La arena de Normandía


«Recuerdo el primero en morir, el hombre salió del mar y estaba buscando un sitio donde esconderse. Le apunté al pecho pero el disparo fue alto y el dio en la frente. Vi su casco de acero rodando hacia la orilla y entonces se desplomó. Sabía que estaba muerto… aún sigo soñando con ese muchacho y me pongo enfermo cuando pienso en él ¿qué podía hacer? ellos o yo, eso era lo único que pensaba. Éramos 30 hombres, cada uno con un único pensamiento e la cabeza: ¿saldríamos vivos de allí? Yo no quería estar en esa guerra, no quería estar en Francia y no quería estar disparando con una ametralladora a chavales de mi edad (20 años).
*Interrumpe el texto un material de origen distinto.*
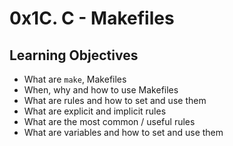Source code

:# 0x1C. C - Makefiles

## Learning Objectives

- What are `make`, Makefiles  
- When, why and how to use Makefiles  
- What are rules and how to set and use them  
- What are explicit and implicit rules  
- What are the most common / useful rules  
- What are variables and how to set and use them  
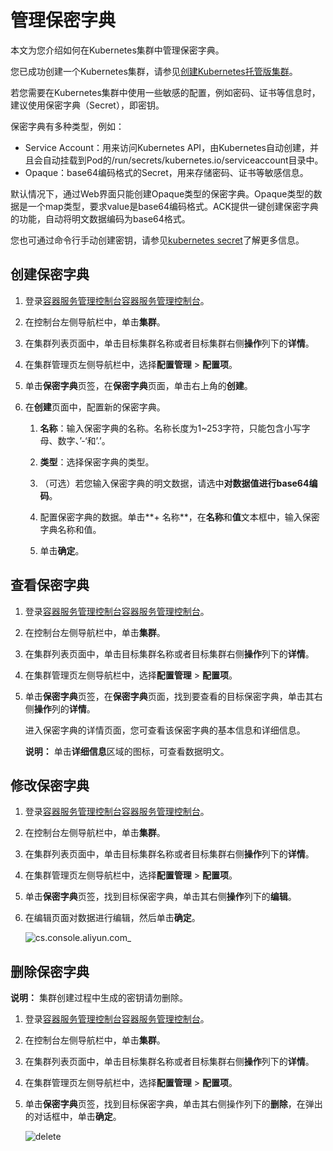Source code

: # 管理保密字典

本文为您介绍如何在Kubernetes集群中管理保密字典。

您已成功创建一个Kubernetes集群，请参见[创建Kubernetes托管版集群](/intl.zh-CN/Kubernetes集群用户指南/集群/创建集群/创建Kubernetes托管版集群.md)。

若您需要在Kubernetes集群中使用一些敏感的配置，例如密码、证书等信息时，建议使用保密字典（Secret），即密钥。

保密字典有多种类型，例如：

-   Service Account：用来访问Kubernetes API，由Kubernetes自动创建，并且会自动挂载到Pod的/run/secrets/kubernetes.io/serviceaccount目录中。
-   Opaque：base64编码格式的Secret，用来存储密码、证书等敏感信息。

默认情况下，通过Web界面只能创建Opaque类型的保密字典。Opaque类型的数据是一个map类型，要求value是base64编码格式。ACK提供一键创建保密字典的功能，自动将明文数据编码为base64格式。

您也可通过命令行手动创建密钥，请参见[kubernetes secret](https://kubernetes.io/docs/concepts/configuration/secret/)了解更多信息。

## 创建保密字典

1.  登录[容器服务管理控制台](https://cs.console.aliyun.com)[容器服务管理控制台](https://partners-intl.console.aliyun.com/#/cs)。

2.  在控制台左侧导航栏中，单击**集群**。

3.  在集群列表页面中，单击目标集群名称或者目标集群右侧**操作**列下的**详情**。

4.  在集群管理页左侧导航栏中，选择**配置管理** \> **配置项**。

5.  单击**保密字典**页签，在**保密字典**页面，单击右上角的**创建**。

6.  在**创建**页面中，配置新的保密字典。

    1.  **名称**：输入保密字典的名称。名称长度为1~253字符，只能包含小写字母、数字、’-‘和’.’。

    2.  **类型**：选择保密字典的类型。

    3.  （可选）若您输入保密字典的明文数据，请选中**对数据值进行base64编码**。

    4.  配置保密字典的数据。单击**+ 名称**，在**名称**和**值**文本框中，输入保密字典名称和值。

    5.  单击**确定**。


## 查看保密字典

1.  登录[容器服务管理控制台](https://cs.console.aliyun.com)[容器服务管理控制台](https://partners-intl.console.aliyun.com/#/cs)。

2.  在控制台左侧导航栏中，单击**集群**。

3.  在集群列表页面中，单击目标集群名称或者目标集群右侧**操作**列下的**详情**。

4.  在集群管理页左侧导航栏中，选择**配置管理** \> **配置项**。

5.  单击**保密字典**页签，在**保密字典**页面，找到要查看的目标保密字典，单击其右侧**操作**列的**详情**。

    进入保密字典的详情页面，您可查看该保密字典的基本信息和详细信息。

    **说明：** 单击**详细信息**区域的图标，可查看数据明文。


## 修改保密字典

1.  登录[容器服务管理控制台](https://cs.console.aliyun.com)[容器服务管理控制台](https://partners-intl.console.aliyun.com/#/cs)。

2.  在控制台左侧导航栏中，单击**集群**。

3.  在集群列表页面中，单击目标集群名称或者目标集群右侧**操作**列下的**详情**。

4.  在集群管理页左侧导航栏中，选择**配置管理** \> **配置项**。

5.  单击**保密字典**页签，找到目标保密字典，单击其右侧**操作**列下的**编辑**。

6.  在编辑页面对数据进行编辑，然后单击**确定**。

    ![cs.console.aliyun.com_](https://static-aliyun-doc.oss-accelerate.aliyuncs.com/assets/img/zh-CN/1585659951/p98926.png)


## 删除保密字典

**说明：** 集群创建过程中生成的密钥请勿删除。

1.  登录[容器服务管理控制台](https://cs.console.aliyun.com)[容器服务管理控制台](https://partners-intl.console.aliyun.com/#/cs)。

2.  在控制台左侧导航栏中，单击**集群**。

3.  在集群列表页面中，单击目标集群名称或者目标集群右侧**操作**列下的**详情**。

4.  在集群管理页左侧导航栏中，选择**配置管理** \> **配置项**。

5.  单击**保密字典**页签，找到目标保密字典，单击其右侧操作列下的**删除**，在弹出的对话框中，单击**确定**。

    ![delete](https://static-aliyun-doc.oss-accelerate.aliyuncs.com/assets/img/zh-CN/2585659951/p98945.png)



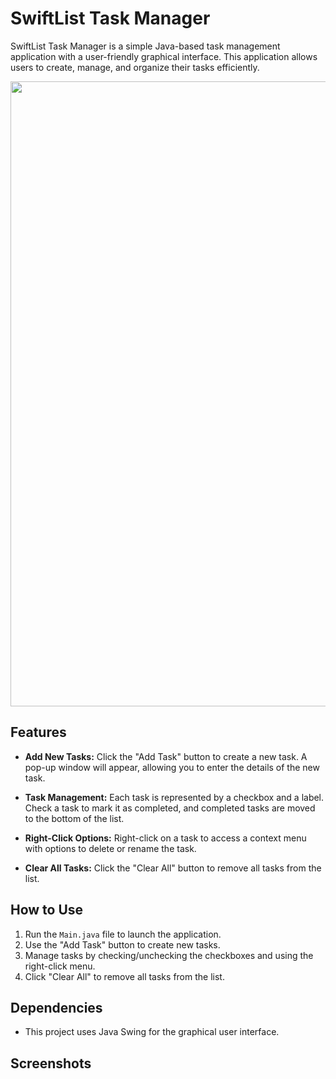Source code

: # SwiftList Task Manager

SwiftList Task Manager is a simple Java-based task management application with a user-friendly graphical interface. This application allows users to create, manage, and organize their tasks efficiently.



<p align="right">
  <img width="1000" height="1000" src=[https://github.com/garghg/PyFaceRecGUI/assets/139658164/d0ece961-ea1a-4c59-9e9a-961db701512a](https://github.com/garghg/SwiftList/assets/139658164/9fa75541-92c8-4d0f-a9a3-699711942481)>
</p>


## Features

- **Add New Tasks:** Click the "Add Task" button to create a new task. A pop-up window will appear, allowing you to enter the details of the new task.

- **Task Management:** Each task is represented by a checkbox and a label. Check a task to mark it as completed, and completed tasks are moved to the bottom of the list.

- **Right-Click Options:** Right-click on a task to access a context menu with options to delete or rename the task.

- **Clear All Tasks:** Click the "Clear All" button to remove all tasks from the list.

## How to Use

1. Run the `Main.java` file to launch the application.
2. Use the "Add Task" button to create new tasks.
3. Manage tasks by checking/unchecking the checkboxes and using the right-click menu.
4. Click "Clear All" to remove all tasks from the list.

## Dependencies

- This project uses Java Swing for the graphical user interface.

## Screenshots
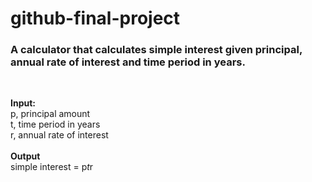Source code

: # github-final-project

### A calculator that calculates simple interest given principal, annual rate of interest and time period in years.

<br>

**Input:** <br>
   p, principal amount <br>
   t, time period in years <br>
   r, annual rate of interest <br>
<br>
**Output** <br>
   simple interest = p*t*r
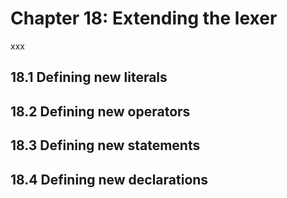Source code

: # Chapter 18: Extending the lexer

xxx

## 18.1 Defining new literals

## 18.2 Defining new operators

## 18.3 Defining new statements

## 18.4 Defining new declarations

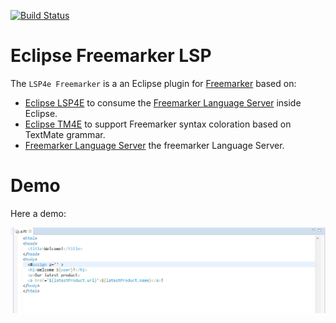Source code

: [![Build Status](https://secure.travis-ci.org/angelozerr/lsp4e_freemarker.png)](http://travis-ci.org/angelozerr/lsp4e-freemarker)

Eclipse Freemarker LSP
===========================

The `LSP4e Freemarker` is a an Eclipse plugin for [Freemarker](https://freemarker.apache.org/) based on:

* [Eclipse LSP4E](https://projects.eclipse.org/projects/technology.lsp4e) to consume the [Freemarker Language Server](https://github.com/angelozerr/freemarker-languageserver) inside Eclipse.
* [Eclipse TM4E](https://projects.eclipse.org/projects/technology.tm4e) to support Freemarker syntax coloration based on TextMate grammar. 
* [Freemarker Language Server](https://github.com/angelozerr/freemarker-languageserver) the freemarker Language Server.

Demo
===========================

Here a demo:
 
 ![Editor Config](screenshots/FreemarkerLSPDemo.gif)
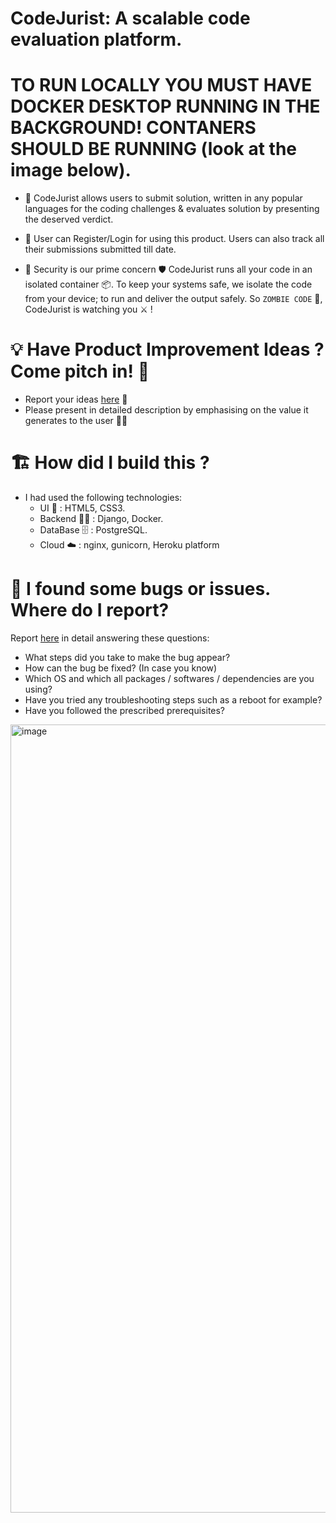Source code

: # CodeJurist: A scalable code evaluation platform. 
# TO RUN LOCALLY YOU MUST HAVE DOCKER DESKTOP RUNNING IN THE BACKGROUND! CONTANERS SHOULD BE RUNNING (look at the image below).
  
- :pushpin: CodeJurist allows users to submit solution, written in any popular languages for the coding challenges & evaluates solution by presenting the               deserved verdict.

- :pushpin: User can Register/Login for using this product. Users can also track all their submissions submitted till date.

- :pushpin: Security is our prime concern :shield: CodeJurist runs all your code in an isolated container :package:.
            To keep your systems safe, we isolate the code from your device; to run and deliver the output safely.
            So `ZOMBIE CODE` :zombie:, CodeJurist is watching you :crossed_swords: !
            
            
# :bulb: Have Product Improvement Ideas ? Come pitch in! :bouquet: 

- Report your ideas [here](https://github.com/urstrulykkr/CodeJurist/issues) :memo:
- Please present in detailed description by emphasising on the value it generates to the user :surfing_man: 



# :building_construction: How did I build this ?

-  I had used the following technologies:
    - UI :art: : HTML5, CSS3.
    - Backend :mechanic: : Django, Docker.
    - DataBase :file_cabinet: : PostgreSQL.
    - Cloud :cloud: : nginx, gunicorn, Heroku platform


# :memo: I found some bugs or issues. Where do I report?

Report [here](https://github.com/urstrulykkr/CodeJurist/issues) in detail answering these questions:

-   What steps did you take to make the bug appear?
-   How can the bug be fixed? (In case you know)
-   Which OS and which all packages / softwares / dependencies are you using?
-   Have you tried any troubleshooting steps such as a reboot for example?
-   Have you followed the prescribed prerequisites?



<img width="1261" alt="image" src="https://github.com/urstrulykkr/CodeJurist/assets/42496280/0d7521cc-7c3f-4d8d-a623-16387ef5f2fa">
Pero ahí estábamos, sirviendo en una guerra que ya estaba perdida y obedeciendo las órdenes de nuestro teniente de abrir fuego tan pronto como el agua les llegara por las rodillas.
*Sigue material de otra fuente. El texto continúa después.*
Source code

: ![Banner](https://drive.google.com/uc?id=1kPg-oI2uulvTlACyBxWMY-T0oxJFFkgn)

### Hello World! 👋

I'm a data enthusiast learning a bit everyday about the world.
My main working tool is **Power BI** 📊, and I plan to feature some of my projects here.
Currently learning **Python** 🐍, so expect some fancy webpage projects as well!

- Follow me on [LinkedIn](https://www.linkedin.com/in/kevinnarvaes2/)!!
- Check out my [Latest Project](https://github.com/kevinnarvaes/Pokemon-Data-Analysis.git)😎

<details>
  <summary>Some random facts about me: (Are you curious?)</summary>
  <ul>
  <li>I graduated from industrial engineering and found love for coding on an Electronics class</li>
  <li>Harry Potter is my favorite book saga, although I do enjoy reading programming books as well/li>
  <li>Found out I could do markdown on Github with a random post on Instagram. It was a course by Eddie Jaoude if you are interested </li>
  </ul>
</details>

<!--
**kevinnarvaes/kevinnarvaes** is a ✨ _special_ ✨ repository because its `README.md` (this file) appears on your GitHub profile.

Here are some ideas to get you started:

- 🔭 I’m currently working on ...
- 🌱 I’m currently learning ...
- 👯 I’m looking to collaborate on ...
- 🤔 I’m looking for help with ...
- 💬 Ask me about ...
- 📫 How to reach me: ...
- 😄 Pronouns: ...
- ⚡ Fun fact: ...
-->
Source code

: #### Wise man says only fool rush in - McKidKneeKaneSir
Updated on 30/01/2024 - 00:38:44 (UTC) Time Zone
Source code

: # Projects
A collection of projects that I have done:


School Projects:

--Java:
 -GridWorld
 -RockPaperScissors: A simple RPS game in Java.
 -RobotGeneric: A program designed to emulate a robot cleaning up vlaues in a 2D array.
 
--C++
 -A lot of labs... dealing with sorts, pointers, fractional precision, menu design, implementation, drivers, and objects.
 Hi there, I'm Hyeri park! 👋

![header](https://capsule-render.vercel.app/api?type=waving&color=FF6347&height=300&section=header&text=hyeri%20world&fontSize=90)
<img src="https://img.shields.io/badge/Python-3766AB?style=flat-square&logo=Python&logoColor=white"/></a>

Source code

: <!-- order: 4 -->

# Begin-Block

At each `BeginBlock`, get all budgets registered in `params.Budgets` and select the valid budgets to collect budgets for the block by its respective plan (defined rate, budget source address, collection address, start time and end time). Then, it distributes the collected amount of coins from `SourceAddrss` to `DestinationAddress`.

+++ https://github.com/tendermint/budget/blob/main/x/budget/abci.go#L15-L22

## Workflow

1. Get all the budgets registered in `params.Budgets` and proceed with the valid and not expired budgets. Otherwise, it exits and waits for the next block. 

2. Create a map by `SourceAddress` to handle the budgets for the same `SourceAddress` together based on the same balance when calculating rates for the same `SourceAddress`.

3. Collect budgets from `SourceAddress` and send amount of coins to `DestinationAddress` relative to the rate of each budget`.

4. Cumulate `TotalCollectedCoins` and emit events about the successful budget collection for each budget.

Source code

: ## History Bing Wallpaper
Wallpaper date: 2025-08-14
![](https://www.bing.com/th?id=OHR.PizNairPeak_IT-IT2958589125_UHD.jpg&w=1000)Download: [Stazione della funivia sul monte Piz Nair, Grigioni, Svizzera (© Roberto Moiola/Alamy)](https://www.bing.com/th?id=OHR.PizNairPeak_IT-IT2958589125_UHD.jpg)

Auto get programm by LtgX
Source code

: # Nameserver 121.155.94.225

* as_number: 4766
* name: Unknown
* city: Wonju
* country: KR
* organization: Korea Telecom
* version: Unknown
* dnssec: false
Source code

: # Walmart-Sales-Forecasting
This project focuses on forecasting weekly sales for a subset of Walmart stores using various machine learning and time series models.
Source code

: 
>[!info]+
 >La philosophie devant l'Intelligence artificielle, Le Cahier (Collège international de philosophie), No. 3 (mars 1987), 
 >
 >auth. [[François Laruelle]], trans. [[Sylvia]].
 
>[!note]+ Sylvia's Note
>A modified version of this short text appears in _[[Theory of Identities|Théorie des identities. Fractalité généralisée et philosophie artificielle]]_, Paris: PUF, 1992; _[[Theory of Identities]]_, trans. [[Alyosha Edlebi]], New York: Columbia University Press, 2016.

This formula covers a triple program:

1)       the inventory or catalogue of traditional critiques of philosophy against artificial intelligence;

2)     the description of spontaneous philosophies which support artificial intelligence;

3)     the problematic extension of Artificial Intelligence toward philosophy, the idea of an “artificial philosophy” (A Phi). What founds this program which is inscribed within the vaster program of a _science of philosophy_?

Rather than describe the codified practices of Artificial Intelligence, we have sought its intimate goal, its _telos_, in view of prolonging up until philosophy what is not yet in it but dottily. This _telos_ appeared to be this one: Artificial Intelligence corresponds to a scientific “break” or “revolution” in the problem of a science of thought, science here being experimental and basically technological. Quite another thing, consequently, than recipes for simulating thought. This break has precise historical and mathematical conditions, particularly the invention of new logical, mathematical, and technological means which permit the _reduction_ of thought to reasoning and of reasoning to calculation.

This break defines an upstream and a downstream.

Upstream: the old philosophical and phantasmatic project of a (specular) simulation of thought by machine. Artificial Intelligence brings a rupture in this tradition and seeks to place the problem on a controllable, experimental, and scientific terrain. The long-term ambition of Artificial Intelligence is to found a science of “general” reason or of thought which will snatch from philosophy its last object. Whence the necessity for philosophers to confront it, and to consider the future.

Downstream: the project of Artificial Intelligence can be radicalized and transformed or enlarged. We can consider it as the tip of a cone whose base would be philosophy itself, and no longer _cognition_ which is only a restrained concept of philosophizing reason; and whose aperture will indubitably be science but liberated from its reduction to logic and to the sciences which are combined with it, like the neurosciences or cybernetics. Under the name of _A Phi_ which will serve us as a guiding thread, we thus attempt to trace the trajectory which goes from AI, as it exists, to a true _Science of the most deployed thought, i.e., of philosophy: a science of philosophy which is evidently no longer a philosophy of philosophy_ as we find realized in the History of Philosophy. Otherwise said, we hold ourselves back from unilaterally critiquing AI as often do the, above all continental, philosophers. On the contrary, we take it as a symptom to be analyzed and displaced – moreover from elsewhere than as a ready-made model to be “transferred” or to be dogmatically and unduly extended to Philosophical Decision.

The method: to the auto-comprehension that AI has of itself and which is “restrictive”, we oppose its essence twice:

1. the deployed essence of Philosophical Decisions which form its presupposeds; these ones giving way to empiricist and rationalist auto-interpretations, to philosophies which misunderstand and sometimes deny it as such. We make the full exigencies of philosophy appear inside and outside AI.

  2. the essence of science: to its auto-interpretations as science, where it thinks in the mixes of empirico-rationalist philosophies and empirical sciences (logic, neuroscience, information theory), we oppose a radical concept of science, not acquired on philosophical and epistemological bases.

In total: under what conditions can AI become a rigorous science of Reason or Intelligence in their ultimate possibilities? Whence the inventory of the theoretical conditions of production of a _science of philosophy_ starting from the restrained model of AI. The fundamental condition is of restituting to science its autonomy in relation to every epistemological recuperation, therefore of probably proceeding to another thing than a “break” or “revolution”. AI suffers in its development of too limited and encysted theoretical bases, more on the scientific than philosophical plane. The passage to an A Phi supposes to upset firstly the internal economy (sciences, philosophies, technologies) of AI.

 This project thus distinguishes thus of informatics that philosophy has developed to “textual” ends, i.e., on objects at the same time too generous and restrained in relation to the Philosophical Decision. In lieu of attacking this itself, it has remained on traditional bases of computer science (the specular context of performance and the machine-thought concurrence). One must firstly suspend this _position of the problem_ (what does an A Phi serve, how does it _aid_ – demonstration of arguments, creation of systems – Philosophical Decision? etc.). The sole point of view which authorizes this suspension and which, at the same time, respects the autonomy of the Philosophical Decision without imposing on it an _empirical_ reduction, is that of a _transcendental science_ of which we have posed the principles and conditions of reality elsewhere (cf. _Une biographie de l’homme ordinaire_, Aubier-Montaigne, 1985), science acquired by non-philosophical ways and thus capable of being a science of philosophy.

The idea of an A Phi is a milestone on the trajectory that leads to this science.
Tenía 12.000 cartuchos, empecé a disparar a las cinco de la mañana y estaba aún disparando nueve horas más tarde .No sentía pánico, ni odio, uno hacía lo que tenía que hacer y sabía que ellos, tan cierto como que el infierno existe, te harían lo mismo a ti si tuvieran la oportunidad. Al principio los cuerpos estaban a 500 metros, luego a 400, más tarde a 150. Había sangre por todos lados, gritos, muertos y moribundos. El oleaje mecía más cuerpos en la orilla».